The early 16th century saw the reformation take hold, and new protestant churches were built in the region during the tenure of Counts Friedrich I von Diepholz and Johann von Diepholz during the 1520s and 1530s. The castle may have fallen into disrepair during this period since, according to '600 Jahre Stadt Diepholz', it was fully reconstructed around 1550 by "der Edelherr Rudolph (died 1560) together with his wife der Grafin Margerete von Hoya (died 1596)."  

 

 

As the family progressively lost its grip on its ancestral seat of power, Irmgard II von Diepholz continued its passion for ecclesiastical politics, when she was chosen by the cloister as Princess-Abbess (Fürstäbtissin or Reichsäbtissin) of Essen in 1561, three years after Elizabeth I had succeeded to the throne of England.  The Abbey of Essen, lying soutwest of Diepholz towards the Dutch border, was at that time the largest single landowner in the German Empire, and the Princess-Abbess wielded both ecclesiastical and secular power.

 

The last Count to reside in the Diepholz castle, Rudolph’s son Friedrich II, married Anastasia, Countess of Waldeck and had one daughter, Anna Margarethe.  Friedrich died in 1585 at the age of 30 and was buried in the Marienkirch at Drebben, where his tomb remains intact.

 

Anna Margarethe married Phillip III, Landgrave of Hesse, in 1610, effectively sealing the end of the von Diepholz dynasty as eponymous rulers of the county.  She died in 1629.

 

The district was invaded by Spanish troops during the Netherlands War of Independence and suffered further during the 30 years’ war (1618-48), when Gustavus Adolphus, the Lutheran king of Sweden, was doing battle in Northern Germany.  Danish troops set fire to the town in 1626, and in 1637 it was conquered by the Swedish General Kretzerstine, who razed the castle. It was rebuilt by Duke Christian Ludwig von Luneburg-Celle between 1650 and 1663.  He died (childless) in 1665 and was succeeded by his younger brother, George Wilhelm.

 

Gustavus Adolphus of Sweden

 

Following the marriage of Anna Margarethe von Diepholz no further mention has been found of the von Diepholz in Germany, although there are various references to members of the van Diepholt clusters who had settled in the Netherlands.  There is also the emergence of several German family clusters, with no apparent direct interconnections and spelt variously Diepholz, Diepholt, Diepholtz and even Dieffoltz.  The "von" has disappeared from all versions. These clusters are possibly descendants of collateral lines of the family, but it is equally possible that there is no genealogical connection at all. They occur at various locations, scattered across Hannover and Westfalen (some 50 kilometres south-west of Diepholz) and some in East Friesland, to the North.
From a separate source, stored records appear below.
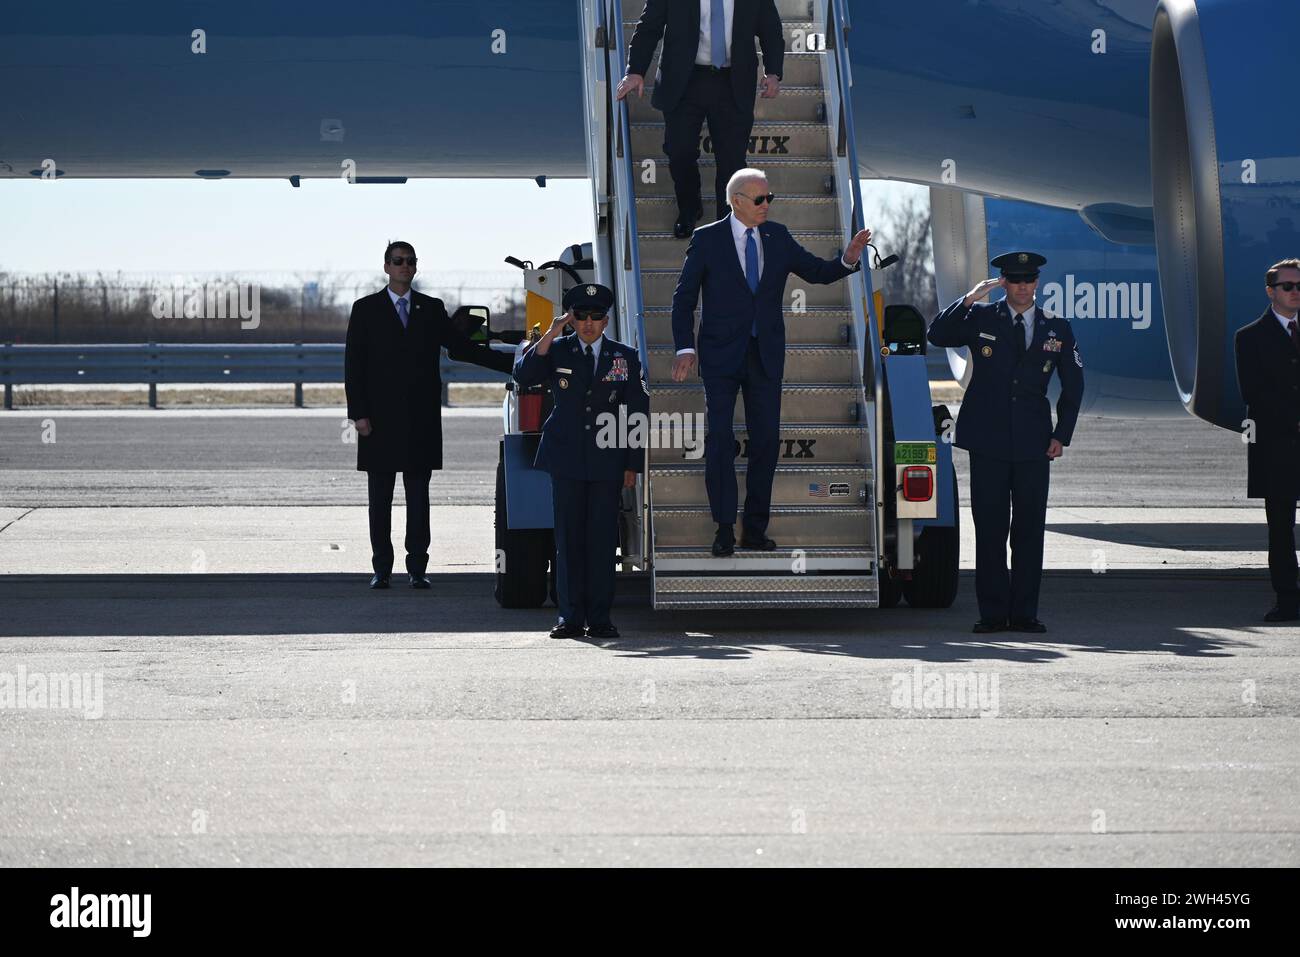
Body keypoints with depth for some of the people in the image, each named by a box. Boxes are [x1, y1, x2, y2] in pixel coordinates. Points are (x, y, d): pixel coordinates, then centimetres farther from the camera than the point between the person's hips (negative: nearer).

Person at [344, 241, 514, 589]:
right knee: (379, 498, 1)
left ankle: (417, 568, 4)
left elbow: (461, 347, 14)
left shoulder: (432, 309, 11)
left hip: (421, 420, 2)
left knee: (418, 497, 2)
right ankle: (381, 569, 5)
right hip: (381, 418, -2)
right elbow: (353, 365, 1)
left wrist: (512, 362, 6)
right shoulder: (366, 309, 4)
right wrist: (359, 413, -7)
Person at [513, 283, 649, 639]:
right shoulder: (557, 351, 6)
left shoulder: (625, 357, 7)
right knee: (568, 538, 0)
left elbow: (637, 412, 8)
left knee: (602, 538, 0)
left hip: (607, 462, 0)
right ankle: (570, 616, 4)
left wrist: (632, 465, 3)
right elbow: (523, 375, -12)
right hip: (567, 459, 0)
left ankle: (600, 617, 4)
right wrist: (551, 334, -17)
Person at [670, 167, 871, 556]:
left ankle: (755, 528, 14)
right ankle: (724, 529, 6)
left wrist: (848, 260, -12)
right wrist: (685, 348, -11)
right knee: (720, 441, -1)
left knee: (766, 440, 5)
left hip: (766, 355, 3)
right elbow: (684, 297, -3)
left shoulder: (777, 236, 5)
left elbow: (817, 271, 9)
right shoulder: (707, 239, -5)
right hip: (721, 354, -3)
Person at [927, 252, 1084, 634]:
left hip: (1033, 444, 1)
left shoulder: (1057, 329, 10)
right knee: (989, 529, -1)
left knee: (1029, 529, 1)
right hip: (988, 441, -1)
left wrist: (1062, 435, 6)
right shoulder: (981, 318, 6)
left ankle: (1024, 613, 6)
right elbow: (937, 335, -6)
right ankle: (993, 613, 3)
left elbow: (1073, 385, 14)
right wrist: (968, 300, -15)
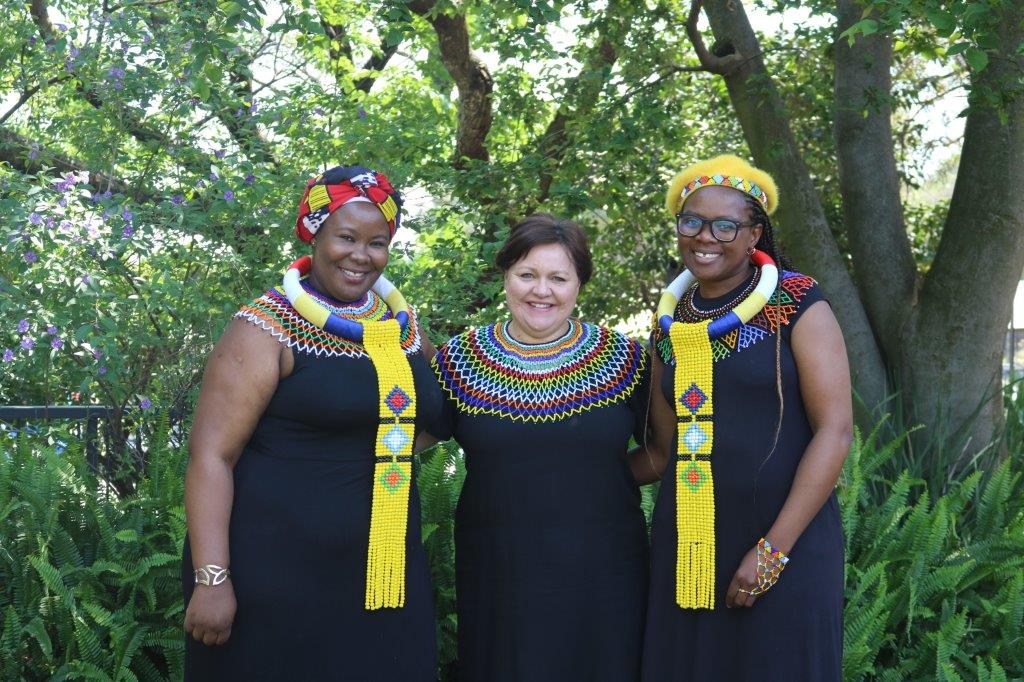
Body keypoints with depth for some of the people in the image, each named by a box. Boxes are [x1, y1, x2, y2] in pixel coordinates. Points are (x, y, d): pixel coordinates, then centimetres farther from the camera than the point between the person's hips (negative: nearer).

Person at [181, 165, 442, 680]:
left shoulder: (403, 327, 8)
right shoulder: (268, 330, -9)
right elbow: (212, 454, -14)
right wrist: (211, 578, -20)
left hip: (382, 578, 6)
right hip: (273, 578, -5)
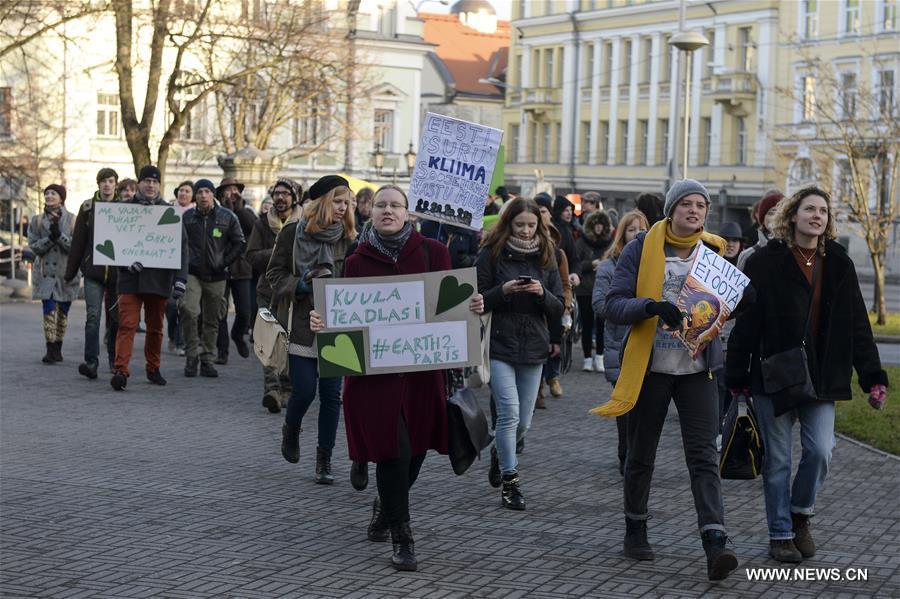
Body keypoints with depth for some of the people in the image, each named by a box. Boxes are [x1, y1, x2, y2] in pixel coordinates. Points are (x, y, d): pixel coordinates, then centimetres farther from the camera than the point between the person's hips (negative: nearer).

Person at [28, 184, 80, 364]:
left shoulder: (72, 220, 2)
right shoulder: (37, 221, 7)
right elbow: (33, 246, 0)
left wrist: (60, 236, -19)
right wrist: (50, 238, -16)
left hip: (67, 273, 0)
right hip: (46, 273, 0)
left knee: (62, 312, 6)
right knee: (49, 311, -9)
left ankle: (58, 349, 16)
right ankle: (50, 350, -7)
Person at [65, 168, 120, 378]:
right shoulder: (87, 208, 4)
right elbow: (78, 241, 6)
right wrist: (70, 271, 5)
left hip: (117, 272, 1)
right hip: (93, 272, -1)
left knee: (116, 318, 9)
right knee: (93, 316, -10)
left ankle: (115, 360, 22)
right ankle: (91, 362, -13)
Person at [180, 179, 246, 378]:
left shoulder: (227, 217, 1)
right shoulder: (186, 217, 2)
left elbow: (239, 243, 8)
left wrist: (225, 263, 1)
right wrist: (183, 263, 1)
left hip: (216, 276, 1)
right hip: (192, 274, -1)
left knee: (212, 320, 7)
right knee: (189, 311, -22)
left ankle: (207, 360, 18)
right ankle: (191, 356, -8)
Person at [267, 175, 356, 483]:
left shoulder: (349, 238, 4)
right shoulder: (293, 233, 0)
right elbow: (274, 274, 3)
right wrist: (299, 286, -14)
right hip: (301, 325, -2)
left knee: (331, 394, 1)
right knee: (304, 391, -5)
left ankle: (324, 460, 12)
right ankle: (291, 430, 29)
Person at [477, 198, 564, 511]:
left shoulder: (546, 259, 8)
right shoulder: (492, 255, -2)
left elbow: (559, 310, 7)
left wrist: (542, 293, -12)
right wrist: (502, 291, -18)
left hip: (533, 350, 4)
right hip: (499, 346, -4)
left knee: (523, 422, 9)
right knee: (510, 414, -15)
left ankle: (499, 453, 41)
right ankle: (509, 482, -4)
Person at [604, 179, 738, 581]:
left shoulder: (715, 251, 7)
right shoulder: (641, 249, -2)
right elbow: (614, 306, -9)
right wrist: (652, 306, -28)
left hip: (697, 369, 1)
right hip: (649, 367, -1)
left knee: (703, 457, -10)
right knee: (641, 454, 11)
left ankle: (715, 545, -17)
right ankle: (635, 530, 31)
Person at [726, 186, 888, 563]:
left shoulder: (838, 264, 7)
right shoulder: (766, 262, -5)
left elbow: (857, 323, 7)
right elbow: (745, 322, -4)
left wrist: (873, 377, 1)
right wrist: (737, 376, -5)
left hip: (821, 377, 3)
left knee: (820, 450, -5)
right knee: (778, 460, 4)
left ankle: (801, 514, 22)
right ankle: (780, 534, 17)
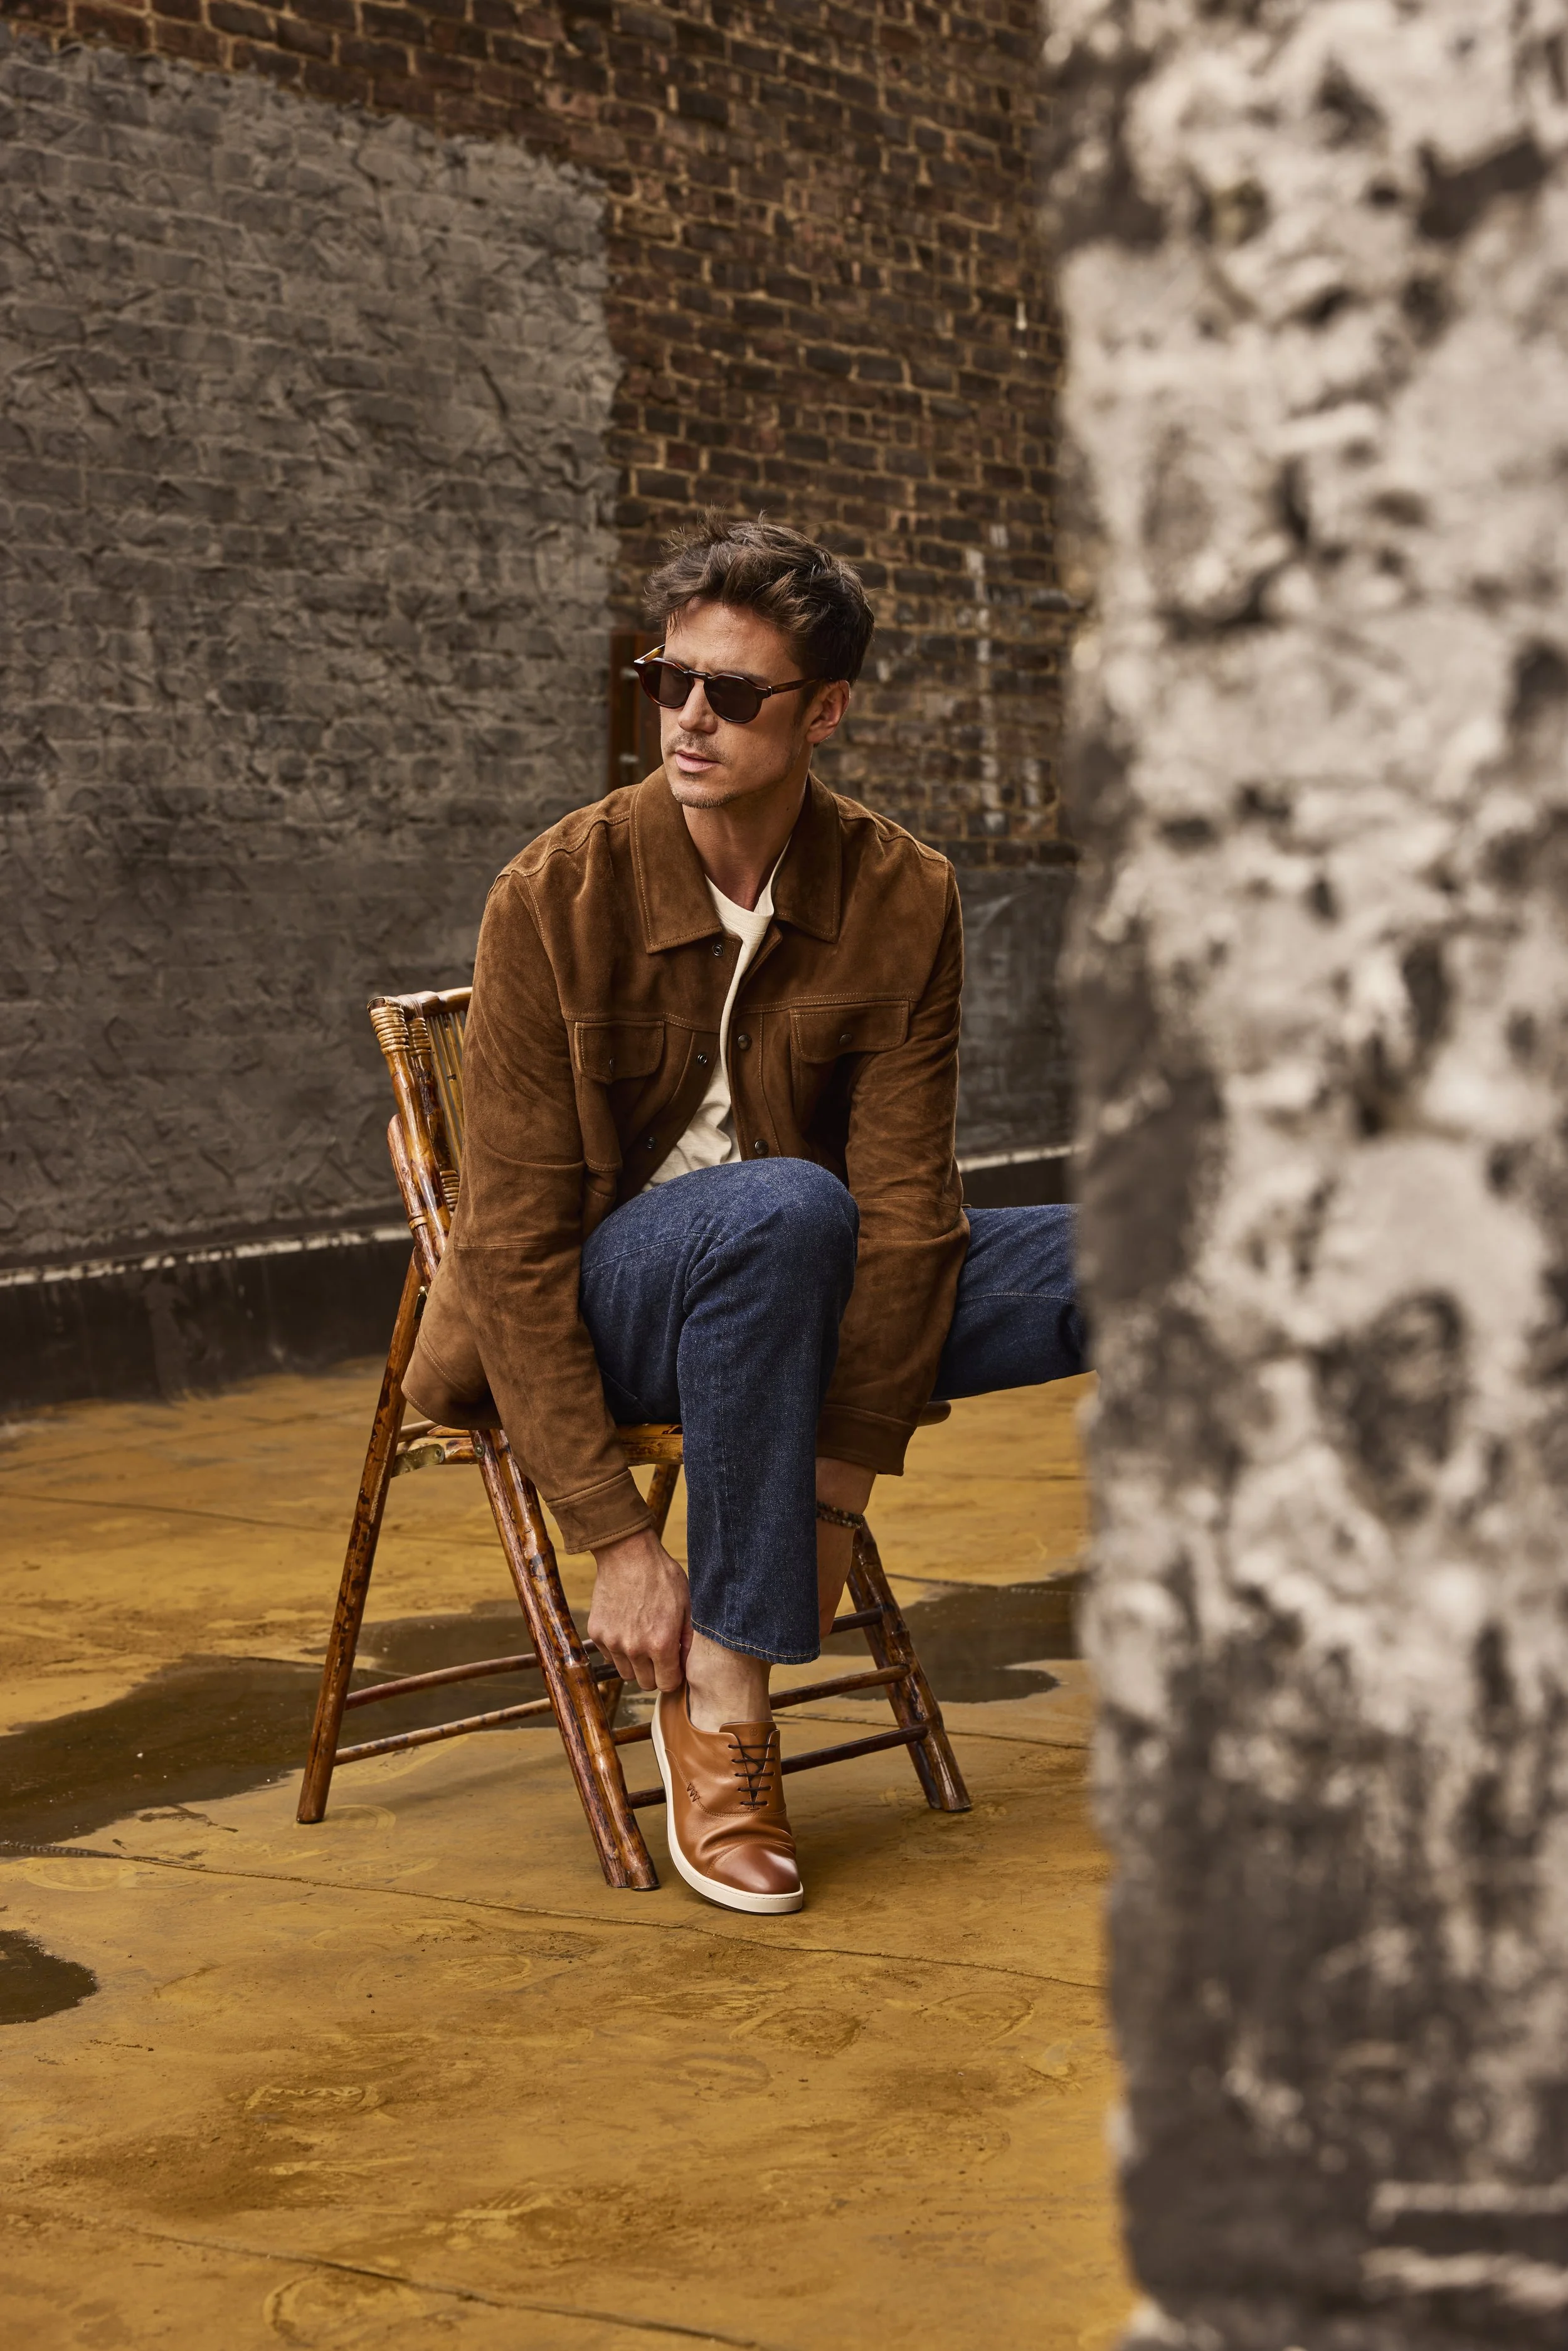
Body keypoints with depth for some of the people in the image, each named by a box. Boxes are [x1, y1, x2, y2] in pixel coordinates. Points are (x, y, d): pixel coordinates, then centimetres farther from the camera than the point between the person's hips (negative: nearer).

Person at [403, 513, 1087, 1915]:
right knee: (786, 1207, -39)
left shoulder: (903, 898, -8)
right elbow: (514, 1241, -17)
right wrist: (617, 1544, -23)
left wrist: (832, 1504, -19)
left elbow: (903, 1206, -11)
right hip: (593, 1305, -3)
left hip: (797, 1295, 3)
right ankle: (716, 1702, -28)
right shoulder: (556, 896, -15)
The Westfalen clusters are all listed as Evangelists and span intermittently from 1743 up to 1876.

 

There is also a Swedish connection with the birth of Anna Catharina Elisabeth Defholtz to Johan Georg Defholtz in 1741 at "Tyska Fors, Karlskrona, Blekinge, Sweden". Anna was joined by a sister, Beatha Margretha Defholtz, the following year.

 

Various members of one Diepholz cluster in Westfalen departed for the United States between 1857 and 1881. The central character is a Frederick Wilhelm Diepholz (1832-1923) who emigrated from Germany to Madison County, Illinois in 1857, and married a Christina Buesking later that year. He was followed by two brothers and a sister, and a string of other relatives. Descendants live in Illinois, Missouri, Arkansas, Montana and elsewhere in the USA. [6]

 

No documentary link has been found between Diepholz and the Deefholts family.